After you download the template you can increase the size of the template if you'd like so that you can make a bigger version. I tape the templates to poster board then cut with a hobby knife. I fold the poster board then use scotch tape to hold them together.
The templates are not 100% perfect. So if you build this model, you might have to squish the columns a little or move the pieces a little to get it to look just right.
These are my favorite illusions. From one angle everything looks perfectly normally until you see the balls rolling uphill. When you change the angle of the camera you see that the ramps are not as they appeared. They are actually slanting downhill instead of uphill. It's all about the perspective of course.

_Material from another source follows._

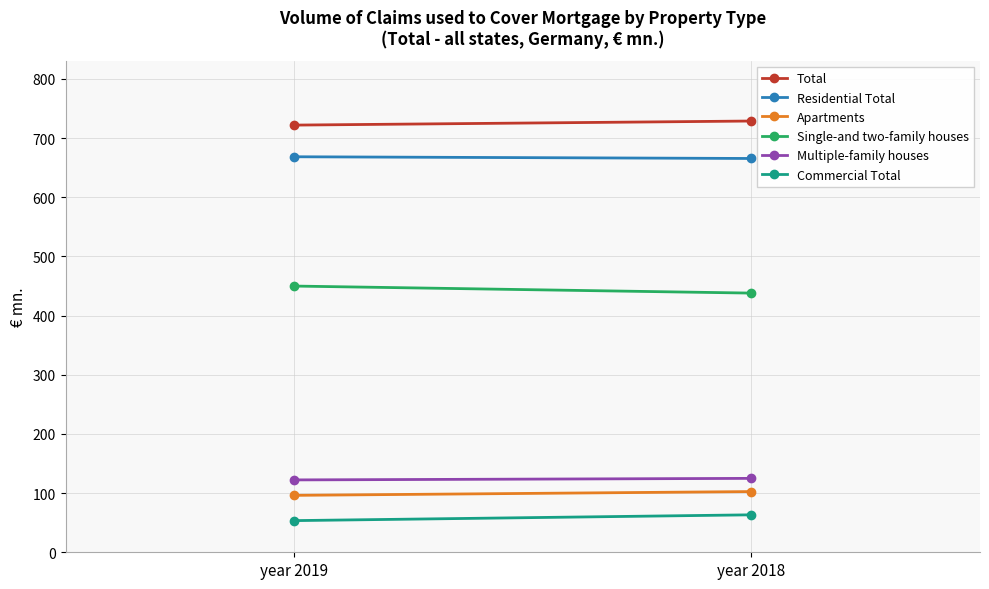

The Total series shows 158.7 at year 2018. True or false?

False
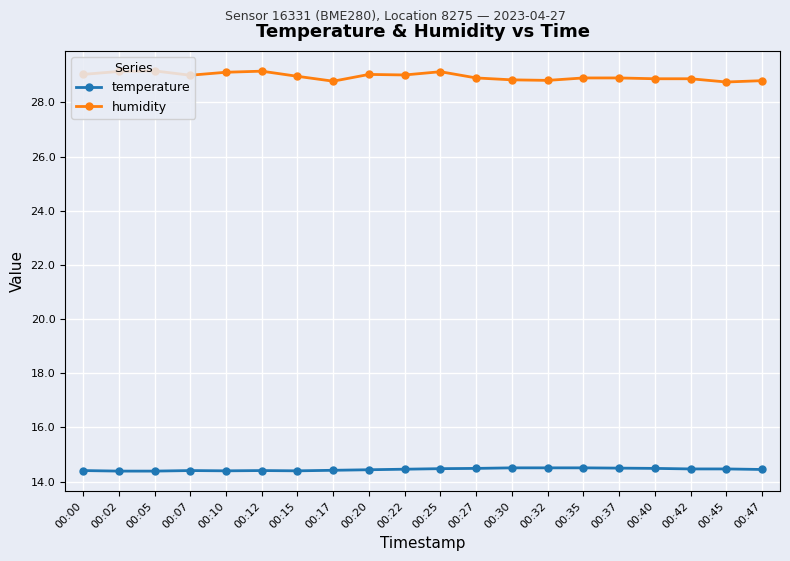

Rank the series at 00:12 from lowest to highest value.

temperature, humidity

All of the work for the illusion is performed in a 3D program. The process to create these illusions is long and difficult. I basically create the design the way it should appear and then create a duplicate of the design that will be the actual physical copy. I manipulate the duplicate in the 3D program so that the ramps ultimately slant down but still match the original layer of the ramps that are aiming up.

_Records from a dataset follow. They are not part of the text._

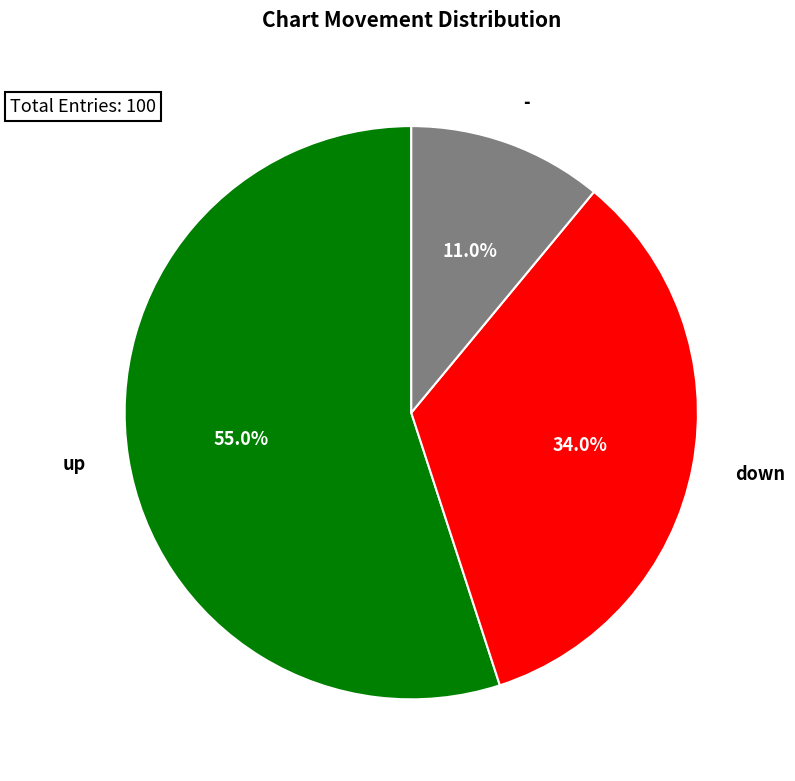

Which slice is the largest?

up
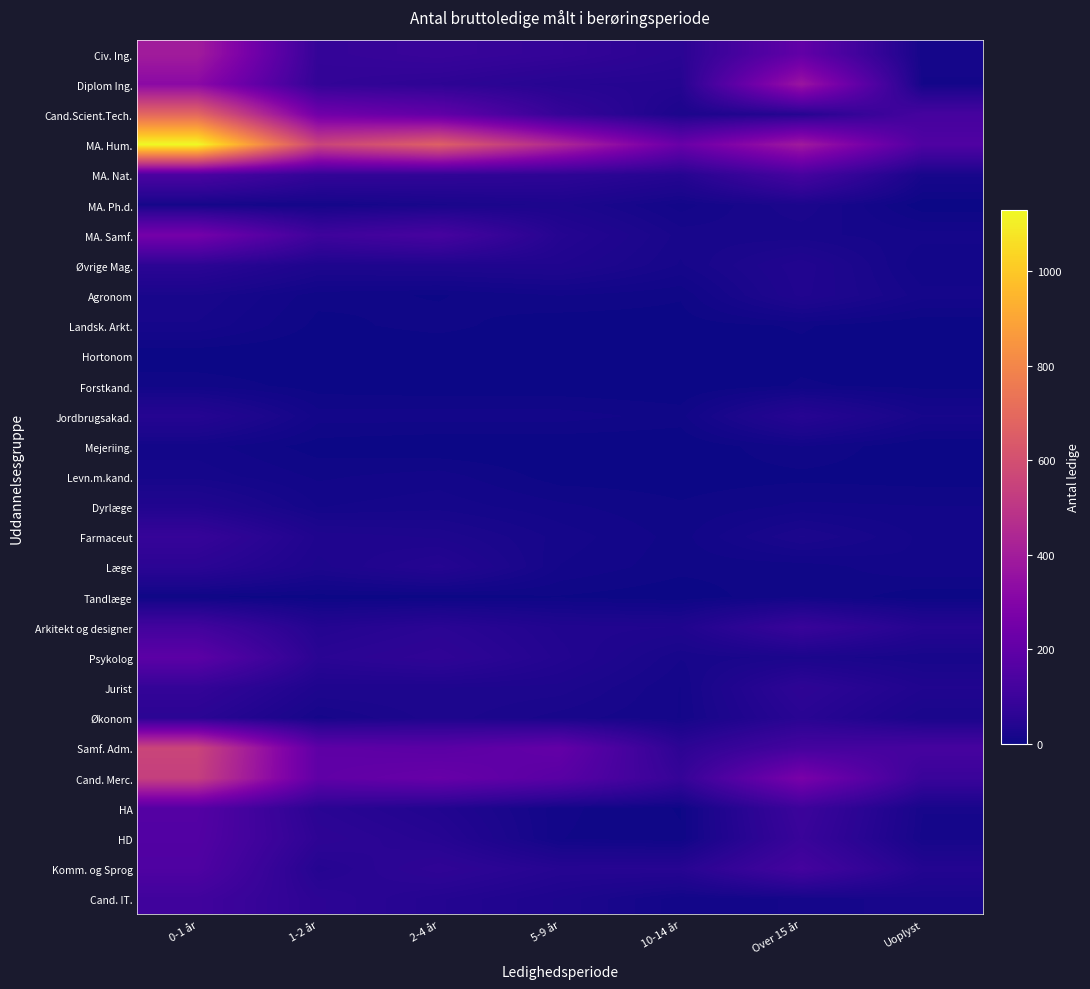

Which category has the highest value across all series?

0-1 år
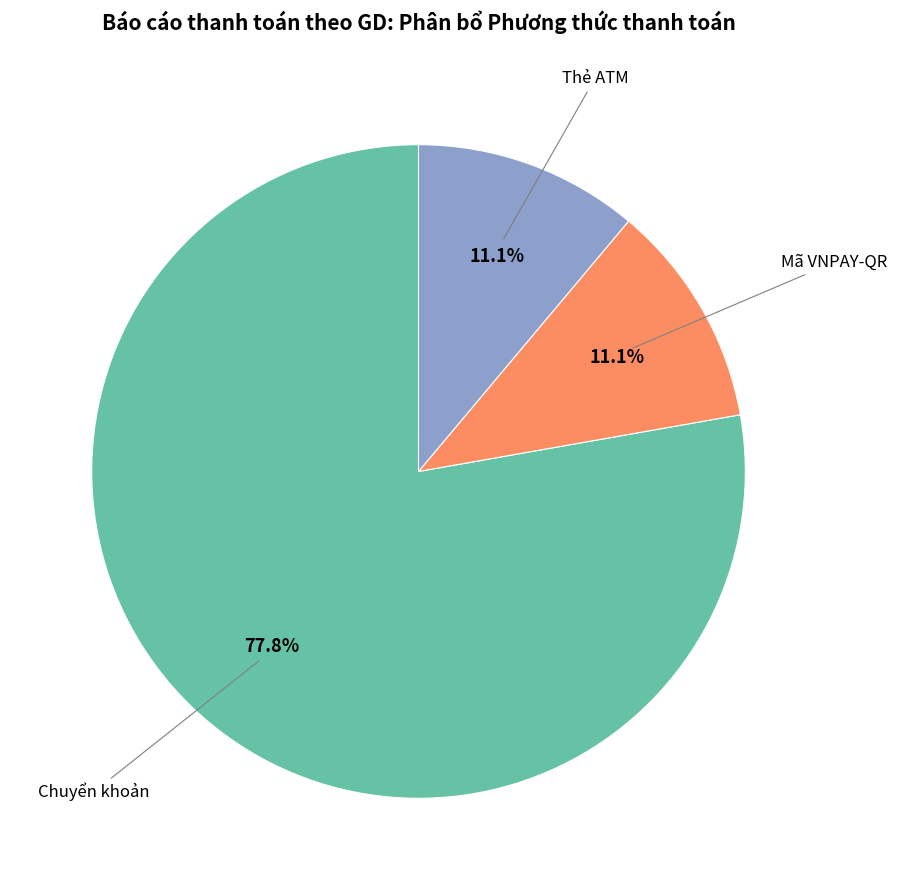

Does any single category account for the majority?

Yes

Once I've created the ramps that slant down, I flatten the shapes, print them out, cut, fold and tape. The camera must be set up in the same position that the camera in the 3D program was set to. The objects that you can create with this technique are unlimited.
What happens in our brain when we view an optical illusion?
The information gathered by the eye is processed in the brain to create an idea or image that does not match with a physical measurement of the stimulus source.